Wybrany fragment —
HELENA KAŁUSKA

Warszawa, 15 kwietnia 1946 r. Sędzia śledczy Halina Wereńko, delegowana do Komisji Badania Zbrodni Niemieckich, przesłuchała niżej wymienioną w charakterze świadka, pod przysięgą, przy czym świadek została pouczona o obowiązku mówienia prawdy oraz o odpowiedzialności karnej za składanie fałszywych zeznań i o znaczeniu przysięgi. Świadek zeznała:


Imię i nazwisko Helena Kałuska z d. Burakowska
Stan cywilny wdowa
Data urodzenia 25 września 1907 r. w Warszawie
Imiona rodziców Ludwik i Zofia z d. Ciemińska
Zajęcie urzędniczka Zarządu Miejskiego w Pruszkowie
Wykształcenie średnie
Miejsce zamieszkania Pruszków, ul. 11 Listopada 72 m. 19
Wyznanie rzymskokatolickie
Karalność niekarana

W czasie okupacji niemieckiej pracowałam w Radzie Głównej Opiekuńczej w Pruszkowie jako urzędniczka w sekcji opieki społecznej.

Po wybuchu powstania warszawskiego, zaraz 6 sierpnia 1944 roku, społeczeństwo w Pruszkowie zostało zaalarmowane wiadomością, iż Niemcy wywożą transporty ludności cywilnej z Warszawy przez Pruszków w niewiadomym kierunku. Grupy warszawiaków, przeważnie zabranych z Woli i obozów przejściowych utworzonych prowizorycznie w Warszawie, przewożono koleją, ewentualnie pędzono pieszo szosą warszawską i transporty te kierowano do warsztatów kolejowych w Pruszkowie, dokąd pociągi zajeżdżały, ponieważ teren warsztatów miał połączenie z torami kolejowymi.

Zadania do wykonania —
**a.** Zamień w zeznaniu Heleny Kałuskiej „warsztatów” na „zakładów” i przepisz fragment od „Po wybuchu powstania” do „połączenie z torami kolejowymi.”.
**b.** Wypisz wszystkie osoby, które w zeznaniu Heleny Kałuskiej zostały nazwane z imienia.
**c.** Dopisz dalszy ciąg zeznania Heleny Kałuskiej, zaczynając po jego ostatnim zdaniu.

Podane informacje —
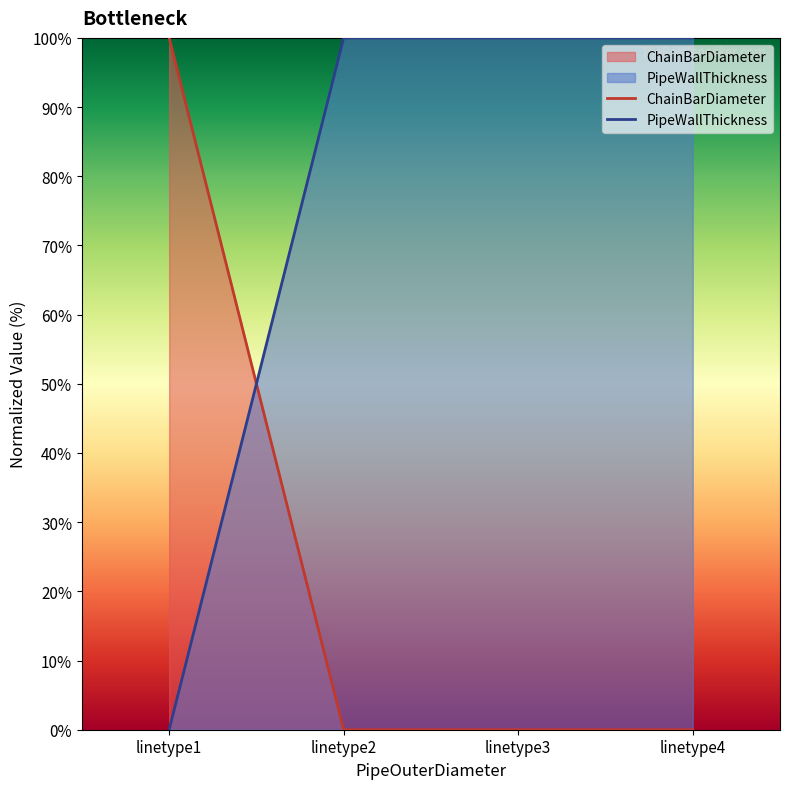

Reading left to right, transcribe all the data shown in this chart.

ChainBarDiameter: 100.0	0.0	0.0	0.0
PipeWallThickness: 0.0	100.0	100.0	100.0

Odpowiedzi do zadań —
**a.**
Po wybuchu powstania warszawskiego, zaraz 6 sierpnia 1944 roku, społeczeństwo w Pruszkowie zostało zaalarmowane wiadomością, iż Niemcy wywożą transporty ludności cywilnej z Warszawy przez Pruszków w niewiadomym kierunku. Grupy warszawiaków, przeważnie zabranych z Woli i obozów przejściowych utworzonych prowizorycznie w Warszawie, przewożono koleją, ewentualnie pędzono pieszo szosą warszawską i transporty te kierowano do zakładów kolejowych w Pruszkowie, dokąd pociągi zajeżdżały, ponieważ teren zakładów miał połączenie z torami kolejowymi.

**b.**
Halina Wereńko
Helena Kałuska (z d. Burakowska)
Ludwik
Zofia (z d. Ciemińska)

**c.**
W warsztatach następowało wyładowanie ludności, segregacja, przeładowanie na pociągi dalekobieżne, po czym transporty takie kierowano częściowo do Niemiec, częściowo do różnych miejscowości w Generalnym Gubernatorstwie. Później dowiedzieliśmy się, iż mężczyzn i kobiety zdolne do pracy masowo kierowano do lagru w „Breslau” (Wrocław), część warszawiaków, zwłaszcza ze Starówki, do obozów koncentracyjnych. Kobiety z dziećmi i osoby starsze i chore wyładowywano etapami w różnych miejscowościach na terenie Polski, jak Częstochowa, Piotrków, Jędrzejów i inne.

Do jakich miejscowości w Niemczech kierowano Polaków, na pewno nie wiem, słyszałam coś, że od września warszawiaków kierowano już tylko do obozów koncentracyjnych – mężczyzn do Mauthausen i Gross Rosen, kobiety do Ravensbrück.

Warsztaty kolejowe w Pruszkowie to baraki częściowo budowane z cegły, częściowo zwykłe szopy z desek, rozsiane zdaje się w liczbie siedmiu na przestrzeni 1 km2, ogrodzone murem. Pociągi, które przy pierwszym przejeździe od strony Warszawy wjeżdżały na teren warsztatów, stały więc za murem.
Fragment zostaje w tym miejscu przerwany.